Augmented Reality takes museum-goers inside Rembrandt painting
March 27 2019
By David Enns
One of Rembrandt’s most famous paintings has been brought to virtual life by The Mauritshuis and Nationale-Nederlanden at the historic Waag(Weigh House) in the heart of Amsterdam. The painting, The Anatomy Lesson of Dr Nicolaes Tulp of 1632, one of the museum’s most important works, is a highlight of the national ‘Rembrandt and the Golden Age’ year.
The augmented reality experience, allows the user to experience the anatomical theatre of 1632 digitally, and to observe Dr. Tulp and his fellow physicians, as well as the subject of their examination, the corpse of Aris Kindt. Now, 350 years after the death of the world-famous Dutch master, anyone can look over his shoulder with the Rembrandt Reality app.
Augmented Reality – No Glasses Required
The Rembrandt Reality app uses augmented reality. This technology makes it possible to enrich the world with virtual holographic projections using the camera on an Apple or Android device*. These virtual objects are projected and placed into the physical world, where users can interact with them. A virtual ‘portal’ was designed for Rembrandt Reality. By placing this portal in the physical world, the user can literally step inside with a smartphone. The smartphone’s camera lets the user see a virtual world, in this instance the anatomy lesson. Unlike virtual reality, no special glasses are required.
To replicate The Anatomy Lesson of Dr Nicolaes Tulp as realistically as possible, lookalikes of the main figures in the painting dressed up in seventeenth-century outfits and were then scanned with a 3D scanner made up of 600 reflex cameras. The original theatre in the Waag where Dr. Tulp gave his anatomy lesson in 1632 was then captured with the 3D scanner. These scans were then combined, after which 3D modellers gave the figures and the space the correct colours, textures and light. Art historians from the Mauritshuis worked closely with the makers of the app to realise this project, translating their expertise into an app that – just like Rembrandt’s work – is way ahead of its time.
Innovative Surgeons in the Dutch Golden Age
The Anatomy Lesson was one of the young Rembrandt’s first important commissions. The Amsterdam guild of surgeons commissioned him to paint a portrait of Dr. Nicolaes Tulp and his fellow guildsmen. Tulp had been the guild’s Praelector Anatomiaesince 1628, and it was in this capacity that he gave anatomy lessons in the Amsterdam Waag. The general public could buy admission tickets to watch a criminal who had been sentenced to death be dissected. Anatomy lessons were particularly popular in an age when there was a renewed interest in the human body, and they lasted for several days. Rembrandt painted his medical gathering in a highly original way, as if we ourselves are present in the anatomical theatre, watching the lesson from closeby.
‘This is a new way of looking at art, which catapults the experience of looking at art into the future’, said Emilie Gordenker, Director of the Mauritshuis. ‘Rembrandt was a pioneering painter. He used new techniques to arrive at a new visual language. 350 year later, he continues to encourage us to innovate. Using augmented reality technology, you can enter the anatomical theatre through a portal, whether you are at home or outside. You become a witness to a seventeenth-century anatomy lesson and look over Rembrandt’s shoulder. A thrilling experience.’

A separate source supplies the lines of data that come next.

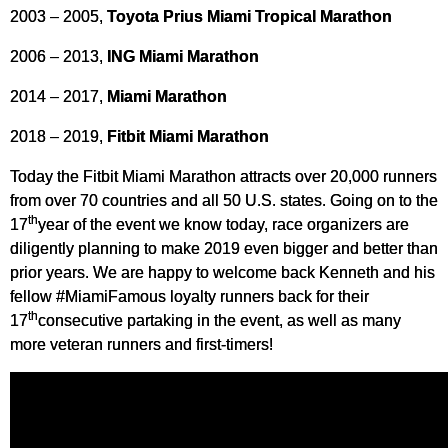
2003 – 2005,
Toyota Prius Miami Tropical Marathon
2006 – 2013,
ING Miami Marathon
2014 – 2017,
Miami Marathon
2018 – 2019,
Fitbit Miami Marathon
Today the Fitbit Miami Marathon attracts over 20,000 runners
from over 70 countries and all 50 U.S. states. Going on to the
th
17
year of the event we know today, race organizers are
diligently planning to make 2019 even bigger and better than
prior years. We are happy to welcome back Kenneth and his
fellow #MiamiFamous loyalty runners back for their
th
17
consecutive partaking in the event, as well as many
more veteran runners and first-timers!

We are proud to be able to bring one of Rembrandt’s fascinating paintings to a broad and young audience in this innovative way. You literally step into Rembrandt’s painting. We recently extended our partnership with the Mauritshuis for a further three years and this is exactly the kind of contemporary digital concept we would like to pursue. It fits well with our goal of helping to make art and culture accessible to everyone and making a positive contribution to society’, commented Dailah Nihot, member of the NN Group Management Board.
The Rembrandt Reality app is available free of charge from 12 March from the Apple App* and Google Play* stores.
*The app only works on smartphones and devices that are less than two years old. Apple: iPhone SE, 6S and newer models, iPad Pro, iPad 2017 and newer models. Android: Android 7.0 or higher.
David Enns is a freelance journalist working at the junction of technology and art. He has contributed to many of the best known arts publications in the United States and is currently working on his first book which will examine the Art in Virtual Reality.